When Jane Campbell puts her cleats on, she always ties the left one first. Because that's the way she does it and it must always be thus. If she ties the right cleat first in some absentminded act of self-destruction, she has to begin again. Untie the laces, start with the left one.
A sophomore goalkeeper for the women's soccer team, Campbell isn't particularly talkative about being superstitious. In general, she's averse to labels. She wants to be a pro player, but please don't think of her as Jane Campbell, soccer person. With all that understood, she readily cops to one thing: "I'm a perfectionist with soccer."
This season, she achieved some statistical symmetry with that ideal. She played almost all of a school-record shutout run of 893 minutes, 58 seconds at the start of the season.
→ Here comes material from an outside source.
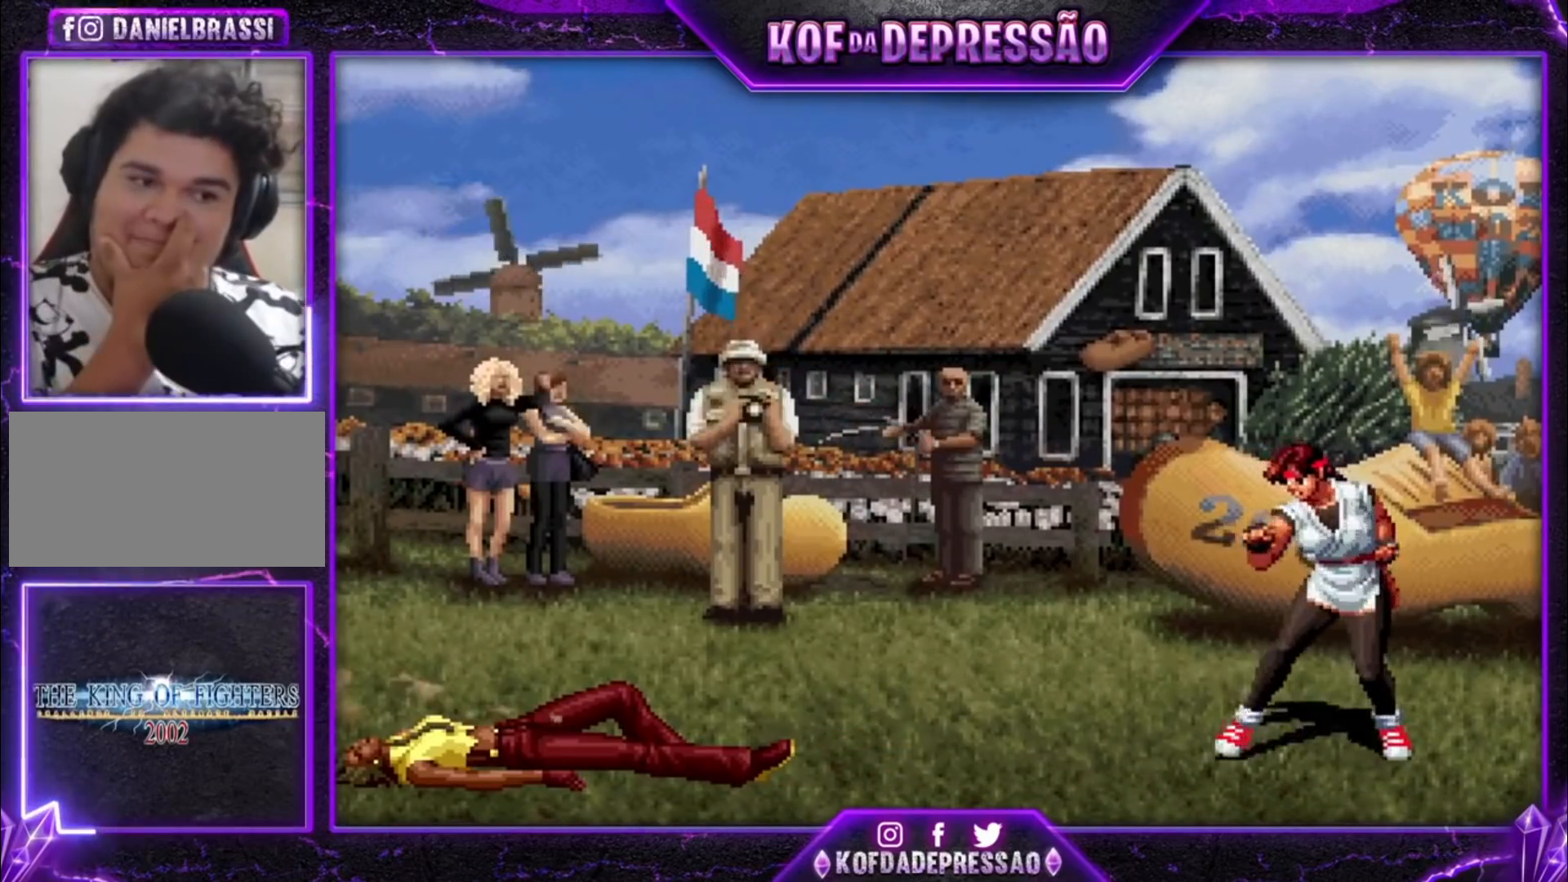
{"dt_ms": 500, "buttons": ["CROSS", "SQUARE", "TRIANGLE", "R1"], "left_stick": "center", "events": [[133, "CROSS", "down"], [133, "R1", "down"], [133, "SQUARE", "down"], [133, "TRIANGLE", "down"], [167, "CROSS", "up"], [167, "R1", "up"], [167, "SQUARE", "up"], [167, "TRIANGLE", "up"], [333, "CROSS", "down"], [333, "R1", "down"], [333, "SQUARE", "down"], [333, "TRIANGLE", "down"], [367, "CROSS", "up"], [367, "SQUARE", "up"], [367, "TRIANGLE", "up"], [400, "R1", "up"], [500, "CROSS", "down"], [500, "R1", "down"], [500, "SQUARE", "down"], [500, "TRIANGLE", "down"]]}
That amounted to eight wins and a double-overtime scoreless draw with Notre Dame, before a 1-1 double-overtime standoff in the Pac-12 opener with Utah snapped the streak. Among the best of the shutout moments was a second-half save against Florida, leading to a 1-0 Stanford victory. A backtracking Campbell tipped an arcing shot away with a fully extended leap and lunge.
Campbell is quick to say that the shutout streak reflected an extraordinary performance by everybody on defense. But perhaps a bit unexpectedly, she's also clear about her relative disinterest in it. "I just want to win," she says, "as a team." As of early October, that was happening, too. The Cardinal were 8-0-2.